Cole Kessler über Leiden, Arenberg-Schock und das Velodrom

Für sein Debüt setzte sich Kessler ein ambitioniertes Ziel: in die frühe Fluchtgruppe zu gehen. „Ich habe zwei Stunden lang versucht, in die Gruppe zu kommen. Über 50 km/h… nichts ging“, schilderte Kessler gegenüber Domestique die Dutzenden Versuche, bevor die Favoriten ihre Karten aufdeckten – in der Hoffnung, möglichst weit ins Finale zu kommen.
Bald wurde jedoch klar, dass es beim Debüt von Modern Adventure Pro Cycling keinen Ausreißerzug geben würde: „Ich musste umschalten, als mir klar wurde, dass sich keine Gruppe absetzt“, gab er zu.
Trotz reichlich Rennkilometern verbuchte Kessler in der ersten Hälfte von Roubaix einen persönlichen Strava-Meilenstein: „Ich bin meine schnellsten 100 Meilen ever gefahren… über 50 km/h im Schnitt.“

Das Rennen beginnt erst wirklich auf dem Pflaster

Also zwei, drei Stunden Vollgas – und das ist nur das Vorspiel, bevor es richtig losgeht. „Es ist heikel, Mann. Du blockierst die Bremsen, rutschst, schlitterst, weichst Sachen aus“, beschrieb der junge Amerikaner das Rennen unverblümt. „Nach drei Stunden bist du im Eimer und hast keine Ahnung, wie du ankommst. Dann kommt wieder ein Moment… du fühlst dich gut… dann wieder schlecht. Es ist eine Achterbahn.“
Kessler übersteht die frühen Sektoren in der ersten Gruppe, doch die Mühen der vergeblichen Angriffe vom Start weg fordern ihren Tribut. Der Amerikaner beginnt zu kämpfen… und reißt schließlich ab.
Dann ändert sich die Dynamik, als das, was vom Peloton übrig ist, in den ikonischsten Sektor von Paris-Roubaix einfährt: den Arenberger Wald.

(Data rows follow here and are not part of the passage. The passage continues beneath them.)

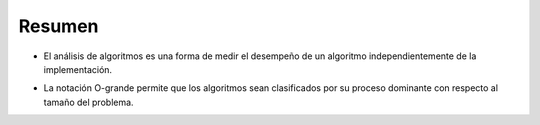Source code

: ..  Copyright (C)  Brad Miller, David Ranum
    This work is licensed under the Creative Commons Attribution-NonCommercial-ShareAlike 4.0 International License. To view a copy of this license, visit http://creativecommons.org/licenses/by-nc-sa/4.0/.


Resumen
-------

-  El análisis de algoritmos es una forma de medir el desempeño de un algoritmo independientemente de la implementación.
.. -  Algorithm analysis is an implementation-independent way of measuring an algorithm.

-  La notación O-grande permite que los algoritmos sean clasificados por su proceso dominante con respecto al tamaño del problema.
.. -  Big-O notation allows algorithms to be classified by their dominant process with respect to the size of the problem.
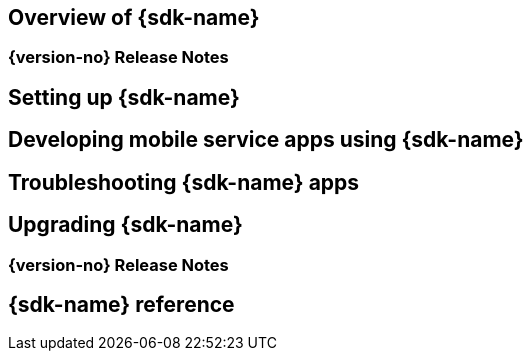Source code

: == Overview of {sdk-name}
=== {version-no} Release Notes
== Setting up {sdk-name}
== Developing mobile service apps using {sdk-name}
== Troubleshooting {sdk-name} apps
== Upgrading {sdk-name}
=== {version-no} Release Notes
== {sdk-name} reference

Der Wille, ins Ziel zu kommen, ist stärker als der Schmerz in den Beinen

Roubaix ist nicht vorbei, wenn man den Anschluss verliert. Vorn wie hinten teilen alle dasselbe – es ist ein endloses Leiden. Nur die Motivation ist eine andere. Dennoch träumt jeder Fahrer vom Velodrom, manche sogar ohne Blick auf das Zeitlimit.
Mit 15 Minuten Rückstand auf die Spitze wäre es oft leichter, einfach abzusteigen… doch die jubelnden Massen lassen dich nicht: „Die Fans waren verrückt. Meine Ohren klingeln immer noch“, beschrieb Kessler die letzten zwei Rennstunden als „die unglaublichste Erfahrung meines Lebens“.
Und dann wartet am Ende das Velodrom. Nach Stunden voller Lärm und Kompression öffnet es sich weit und endgültig – ein Raum, in dem das Rennen gerade genug Tempo rausnimmt, damit alles auf dich einwirkt. „Der Moment, in dem dir klar wird, dass dein Traum wahr geworden ist… das ist ziemlich cool“, sagte er.
Seine Eltern sind da. Er hört sie, bevor er sie sieht. Für einen Augenblick gibt das Rennen etwas zurück. „Ja… vielleicht habe ich ein paar Tränen vergossen.“
Kessler überquerte die Linie als 108., mehr als fünfzehn Minuten hinter Sieger Wout van Aert. Wichtiger als das Resultat ist die unmittelbare Erfahrung auf dem Kopfsteinpflaster. Natürlich hätte Kessler gern ein schöneres Ergebnis, doch er blickt bereits nach vorn: Er will zurückkehren – mit dem Ziel, dem „Hell of the North“ eines Tages seinen eigenen Stempel aufzudrücken.